Der Angesprochene habe zunächst abgestritten, den Vogel gefangen zu haben. Er wollte die Veterinärin mit den Worten abwimmeln, Falle und Vogel seien nicht mehr da. Nachdem die Veterinärin den Verdacht äußerte, der zwischendurch auf das Vereinsgelände gekommene Sohn des Vorstandsmitglieds habe bei dem Verschwinden des Vogels eine Rolle gespielt, habe der Angeklagte eine Kehrtwende vollzogen.

„Ich nehme alles auf mich“

„Ich nehme alles auf mich, ich war es“, habe er gesagt. In einem kleinen Schuppen sei die Falle gefunden worden. Der Greifvogel war bereits tot. Die Veterinärin und die hinzugezogene Polizei vermuteten, das Tier sei mit einer Schaufel, die im Schuppen stand, erschlagen worden. Tierpathologin Birte Strobel, die als Gutachterin hinzugezogen war, kam zu einem anderen Ergebnis: Das Tier war mit drei Kugeln aus einem Luftgewehr erschossen worden. Von wem, förderte die Beweisaufnahme nicht zutage.
Darauf bauten Anwalt Christian Pfeifer und Assessorin Nathalie Dittrich von der Kanzlei Reiss, Karlsruhe, ihre Verteidigung auf. Niemand könne beweisen, wer die Falle aufgestellt habe, noch könne jemand konkret sagen, wer den Vogel getötet habe. Es gelte also der Satz „Im Zweifel für den Angeklagten“ und somit sei der Mann freizusprechen.
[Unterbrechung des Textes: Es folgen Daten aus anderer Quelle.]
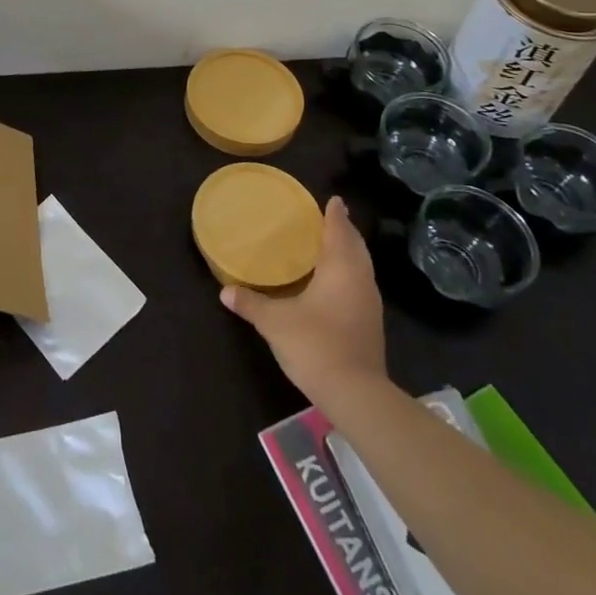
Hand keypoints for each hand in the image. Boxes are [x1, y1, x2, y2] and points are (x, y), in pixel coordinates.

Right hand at [220, 196, 387, 398]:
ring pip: (361, 267)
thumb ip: (251, 303)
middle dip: (344, 231)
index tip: (334, 199)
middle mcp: (360, 280)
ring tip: (331, 246)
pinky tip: (334, 283)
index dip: (336, 214)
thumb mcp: (275, 322)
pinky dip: (349, 274)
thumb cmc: (316, 344)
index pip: (339, 231)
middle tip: (330, 218)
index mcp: (340, 268)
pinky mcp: (370, 325)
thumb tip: (225, 291)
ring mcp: (369, 304)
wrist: (356, 395)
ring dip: (349, 253)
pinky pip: (360, 285)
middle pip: (355, 247)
Mäusebussard mit drei Luftgewehr – Kugeln getötet

Ganz anders hatte es zuvor Staatsanwältin Kirsten Goetze gesehen. Der Angeklagte habe zum maßgeblichen Zeitpunkt die Tatherrschaft über das Geschehen gehabt und habe verhindert, dass der Vogel freigelassen worden sei. Sie habe nicht den Verdacht, dass er der Schütze war. Gleichwohl sei sein Handeln kausal für den Tod des Vogels. Der Auffassung der Staatsanwältin schloss sich Jörg Schlachter an.

Angeklagter wollte Vogel nicht aus Falle lassen

Der Angeklagte habe trotz des Drängens der städtischen Arbeiter das Tier nicht befreit, womit er maßgeblich verantwortlich für den Tod des Mäusebussards gewesen sei und damit gegen das Naturschutz – Gesetz verstoßen habe. Gegen das ergangene Urteil kann Berufung vor dem Landgericht und Revision vor dem Oberlandesgericht eingelegt werden.